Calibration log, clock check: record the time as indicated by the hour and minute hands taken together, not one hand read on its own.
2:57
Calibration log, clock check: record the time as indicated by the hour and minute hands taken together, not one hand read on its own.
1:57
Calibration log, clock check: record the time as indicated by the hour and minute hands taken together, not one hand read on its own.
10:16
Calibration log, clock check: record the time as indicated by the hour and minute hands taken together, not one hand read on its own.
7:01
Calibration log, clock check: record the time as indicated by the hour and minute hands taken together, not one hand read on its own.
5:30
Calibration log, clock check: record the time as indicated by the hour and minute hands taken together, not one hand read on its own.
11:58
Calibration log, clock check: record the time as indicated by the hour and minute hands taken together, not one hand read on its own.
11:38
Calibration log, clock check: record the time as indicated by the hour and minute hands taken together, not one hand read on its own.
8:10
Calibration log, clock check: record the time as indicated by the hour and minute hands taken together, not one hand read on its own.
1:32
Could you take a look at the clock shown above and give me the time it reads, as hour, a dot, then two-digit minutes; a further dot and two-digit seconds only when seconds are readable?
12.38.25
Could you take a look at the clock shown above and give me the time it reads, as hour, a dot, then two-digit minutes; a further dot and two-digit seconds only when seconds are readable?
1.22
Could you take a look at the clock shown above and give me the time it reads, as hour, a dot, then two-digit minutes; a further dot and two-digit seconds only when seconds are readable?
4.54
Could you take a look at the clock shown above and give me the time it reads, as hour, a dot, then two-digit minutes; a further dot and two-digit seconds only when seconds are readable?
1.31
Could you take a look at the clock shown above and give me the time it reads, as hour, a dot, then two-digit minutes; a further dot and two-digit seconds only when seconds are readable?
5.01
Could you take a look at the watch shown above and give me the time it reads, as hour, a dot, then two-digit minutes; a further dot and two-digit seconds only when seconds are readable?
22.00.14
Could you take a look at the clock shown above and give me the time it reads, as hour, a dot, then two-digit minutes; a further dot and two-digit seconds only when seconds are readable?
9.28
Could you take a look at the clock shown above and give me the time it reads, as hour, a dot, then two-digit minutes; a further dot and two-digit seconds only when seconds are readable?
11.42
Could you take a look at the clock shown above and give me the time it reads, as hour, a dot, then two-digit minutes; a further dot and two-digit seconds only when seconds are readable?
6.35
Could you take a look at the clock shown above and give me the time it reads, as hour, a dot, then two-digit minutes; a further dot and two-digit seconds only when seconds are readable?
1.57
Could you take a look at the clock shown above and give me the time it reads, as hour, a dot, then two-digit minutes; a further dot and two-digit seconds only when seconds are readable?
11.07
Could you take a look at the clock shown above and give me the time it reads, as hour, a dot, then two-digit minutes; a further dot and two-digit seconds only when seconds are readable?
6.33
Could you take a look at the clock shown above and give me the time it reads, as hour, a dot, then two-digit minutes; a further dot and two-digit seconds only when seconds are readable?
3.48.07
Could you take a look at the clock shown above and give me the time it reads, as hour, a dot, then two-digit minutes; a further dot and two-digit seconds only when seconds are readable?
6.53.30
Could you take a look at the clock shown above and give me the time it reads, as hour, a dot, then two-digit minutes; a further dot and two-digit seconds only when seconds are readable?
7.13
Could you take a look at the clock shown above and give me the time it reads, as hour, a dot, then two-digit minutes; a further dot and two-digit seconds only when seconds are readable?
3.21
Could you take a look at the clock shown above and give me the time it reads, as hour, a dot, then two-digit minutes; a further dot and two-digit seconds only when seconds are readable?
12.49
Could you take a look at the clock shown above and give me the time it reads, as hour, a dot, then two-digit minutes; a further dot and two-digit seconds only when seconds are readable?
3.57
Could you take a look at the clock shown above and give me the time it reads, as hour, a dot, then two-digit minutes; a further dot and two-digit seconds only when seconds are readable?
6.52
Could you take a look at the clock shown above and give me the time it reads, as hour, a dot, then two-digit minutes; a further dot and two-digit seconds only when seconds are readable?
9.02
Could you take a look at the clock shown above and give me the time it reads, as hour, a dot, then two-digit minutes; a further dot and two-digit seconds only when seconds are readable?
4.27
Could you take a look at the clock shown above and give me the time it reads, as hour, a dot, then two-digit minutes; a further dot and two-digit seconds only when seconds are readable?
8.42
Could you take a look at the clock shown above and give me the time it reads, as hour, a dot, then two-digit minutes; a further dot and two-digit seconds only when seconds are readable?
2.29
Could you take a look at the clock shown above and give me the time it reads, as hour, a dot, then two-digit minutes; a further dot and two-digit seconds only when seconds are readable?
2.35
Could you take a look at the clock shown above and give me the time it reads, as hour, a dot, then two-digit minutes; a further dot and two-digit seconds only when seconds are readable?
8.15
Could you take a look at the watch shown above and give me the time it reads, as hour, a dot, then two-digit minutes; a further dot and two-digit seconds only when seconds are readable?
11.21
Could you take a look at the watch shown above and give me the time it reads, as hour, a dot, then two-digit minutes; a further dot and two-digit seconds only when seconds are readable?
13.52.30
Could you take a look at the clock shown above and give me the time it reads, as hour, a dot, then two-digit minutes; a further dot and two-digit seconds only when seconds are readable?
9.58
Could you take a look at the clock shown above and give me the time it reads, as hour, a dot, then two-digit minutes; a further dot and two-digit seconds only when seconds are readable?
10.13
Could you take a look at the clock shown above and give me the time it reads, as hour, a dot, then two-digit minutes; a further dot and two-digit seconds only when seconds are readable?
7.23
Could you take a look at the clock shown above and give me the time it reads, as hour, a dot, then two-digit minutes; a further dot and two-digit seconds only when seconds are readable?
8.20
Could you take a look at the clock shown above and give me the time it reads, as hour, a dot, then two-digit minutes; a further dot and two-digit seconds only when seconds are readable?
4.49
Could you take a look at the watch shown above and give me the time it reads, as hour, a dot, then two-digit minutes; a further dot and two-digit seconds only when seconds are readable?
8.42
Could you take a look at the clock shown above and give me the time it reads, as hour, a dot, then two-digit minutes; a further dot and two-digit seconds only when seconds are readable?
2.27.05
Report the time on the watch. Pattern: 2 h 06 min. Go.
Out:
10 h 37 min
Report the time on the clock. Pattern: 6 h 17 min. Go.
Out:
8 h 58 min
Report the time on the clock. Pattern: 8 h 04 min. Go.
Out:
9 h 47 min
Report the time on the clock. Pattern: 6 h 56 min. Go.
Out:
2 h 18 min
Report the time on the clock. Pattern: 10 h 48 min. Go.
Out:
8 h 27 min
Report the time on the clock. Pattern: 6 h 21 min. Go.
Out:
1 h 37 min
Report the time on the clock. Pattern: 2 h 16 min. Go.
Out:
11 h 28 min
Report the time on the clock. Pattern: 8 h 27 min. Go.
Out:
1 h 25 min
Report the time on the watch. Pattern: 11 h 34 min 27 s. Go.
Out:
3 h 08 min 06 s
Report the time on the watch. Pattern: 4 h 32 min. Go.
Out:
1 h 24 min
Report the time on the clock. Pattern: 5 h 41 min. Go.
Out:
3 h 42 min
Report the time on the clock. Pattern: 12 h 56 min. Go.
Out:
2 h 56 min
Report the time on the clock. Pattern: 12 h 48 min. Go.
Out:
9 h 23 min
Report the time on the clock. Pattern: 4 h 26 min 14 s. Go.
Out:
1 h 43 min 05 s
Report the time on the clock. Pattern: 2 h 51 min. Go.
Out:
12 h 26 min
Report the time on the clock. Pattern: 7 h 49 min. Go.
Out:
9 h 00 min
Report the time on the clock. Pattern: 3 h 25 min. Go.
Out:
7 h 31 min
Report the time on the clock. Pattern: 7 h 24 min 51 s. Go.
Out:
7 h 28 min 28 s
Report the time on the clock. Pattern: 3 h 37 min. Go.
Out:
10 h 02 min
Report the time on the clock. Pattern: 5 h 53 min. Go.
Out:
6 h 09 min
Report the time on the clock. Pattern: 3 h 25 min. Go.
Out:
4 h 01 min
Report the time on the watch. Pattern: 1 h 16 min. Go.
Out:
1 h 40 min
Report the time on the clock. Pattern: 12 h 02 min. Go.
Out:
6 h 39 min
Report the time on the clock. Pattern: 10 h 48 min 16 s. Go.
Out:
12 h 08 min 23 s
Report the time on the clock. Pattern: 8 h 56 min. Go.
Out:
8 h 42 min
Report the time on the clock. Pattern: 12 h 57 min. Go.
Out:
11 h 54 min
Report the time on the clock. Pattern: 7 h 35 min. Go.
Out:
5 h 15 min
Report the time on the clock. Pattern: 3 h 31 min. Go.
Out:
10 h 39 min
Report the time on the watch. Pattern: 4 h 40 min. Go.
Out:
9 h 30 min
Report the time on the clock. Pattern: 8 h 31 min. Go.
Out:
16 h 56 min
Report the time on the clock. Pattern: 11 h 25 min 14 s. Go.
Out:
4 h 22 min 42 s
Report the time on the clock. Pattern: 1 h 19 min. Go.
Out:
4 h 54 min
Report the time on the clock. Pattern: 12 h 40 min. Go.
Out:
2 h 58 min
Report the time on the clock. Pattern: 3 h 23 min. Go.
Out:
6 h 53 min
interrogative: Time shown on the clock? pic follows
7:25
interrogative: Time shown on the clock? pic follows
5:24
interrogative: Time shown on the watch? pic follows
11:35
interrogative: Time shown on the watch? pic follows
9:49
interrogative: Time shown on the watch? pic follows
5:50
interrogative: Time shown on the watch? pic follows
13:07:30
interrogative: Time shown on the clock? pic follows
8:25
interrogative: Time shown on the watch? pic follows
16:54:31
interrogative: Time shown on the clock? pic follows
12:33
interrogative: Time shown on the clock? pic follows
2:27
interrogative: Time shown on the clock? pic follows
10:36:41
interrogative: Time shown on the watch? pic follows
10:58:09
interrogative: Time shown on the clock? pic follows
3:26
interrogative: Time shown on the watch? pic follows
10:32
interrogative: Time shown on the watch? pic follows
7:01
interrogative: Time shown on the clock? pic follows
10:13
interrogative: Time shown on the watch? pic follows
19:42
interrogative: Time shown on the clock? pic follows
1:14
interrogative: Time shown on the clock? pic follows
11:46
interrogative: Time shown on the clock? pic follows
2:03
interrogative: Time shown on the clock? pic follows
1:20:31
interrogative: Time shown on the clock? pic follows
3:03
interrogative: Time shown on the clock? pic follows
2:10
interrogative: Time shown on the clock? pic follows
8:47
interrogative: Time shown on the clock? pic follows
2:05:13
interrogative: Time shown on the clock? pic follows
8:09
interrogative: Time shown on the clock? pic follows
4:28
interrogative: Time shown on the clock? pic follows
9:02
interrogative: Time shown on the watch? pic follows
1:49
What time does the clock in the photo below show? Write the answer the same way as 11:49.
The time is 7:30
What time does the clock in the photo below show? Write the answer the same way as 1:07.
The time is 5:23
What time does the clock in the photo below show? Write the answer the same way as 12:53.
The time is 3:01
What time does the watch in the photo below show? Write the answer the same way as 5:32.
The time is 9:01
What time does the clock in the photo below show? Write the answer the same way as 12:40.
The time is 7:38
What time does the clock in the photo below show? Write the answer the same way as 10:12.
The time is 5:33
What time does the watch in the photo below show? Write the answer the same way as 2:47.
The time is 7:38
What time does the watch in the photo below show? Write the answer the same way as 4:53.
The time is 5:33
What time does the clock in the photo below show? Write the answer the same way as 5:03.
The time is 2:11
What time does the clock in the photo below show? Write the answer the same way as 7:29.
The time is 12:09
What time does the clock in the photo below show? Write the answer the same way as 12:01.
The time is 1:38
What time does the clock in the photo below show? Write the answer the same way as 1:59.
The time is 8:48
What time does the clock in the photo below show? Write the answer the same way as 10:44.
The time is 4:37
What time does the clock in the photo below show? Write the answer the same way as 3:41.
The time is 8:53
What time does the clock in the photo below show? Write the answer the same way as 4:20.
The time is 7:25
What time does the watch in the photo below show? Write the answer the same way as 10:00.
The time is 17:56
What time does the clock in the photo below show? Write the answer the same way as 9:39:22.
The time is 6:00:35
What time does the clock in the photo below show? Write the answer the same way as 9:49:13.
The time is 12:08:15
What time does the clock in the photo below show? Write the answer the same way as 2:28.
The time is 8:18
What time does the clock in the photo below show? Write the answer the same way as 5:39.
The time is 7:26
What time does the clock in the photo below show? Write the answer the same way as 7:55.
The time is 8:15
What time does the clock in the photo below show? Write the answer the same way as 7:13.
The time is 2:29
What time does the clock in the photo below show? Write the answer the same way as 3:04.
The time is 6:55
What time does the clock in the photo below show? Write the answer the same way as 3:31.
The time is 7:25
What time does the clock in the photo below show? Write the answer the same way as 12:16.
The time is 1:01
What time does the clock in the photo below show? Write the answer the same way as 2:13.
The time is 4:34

**Exercise requirements**
Rewrite the rows from the line with "way as 10:12." up to and including the line with "The time is 1:38", changing "same way as" to "same format as" and leaving everything else unchanged.

**Exercise answer**
What time does the clock in the photo below show? Write the answer the same format as 10:12.
The time is 5:33
What time does the watch in the photo below show? Write the answer the same format as 2:47.
The time is 7:38
What time does the watch in the photo below show? Write the answer the same format as 4:53.
The time is 5:33
What time does the clock in the photo below show? Write the answer the same format as 5:03.
The time is 2:11
What time does the clock in the photo below show? Write the answer the same format as 7:29.
The time is 12:09
What time does the clock in the photo below show? Write the answer the same format as 12:01.
The time is 1:38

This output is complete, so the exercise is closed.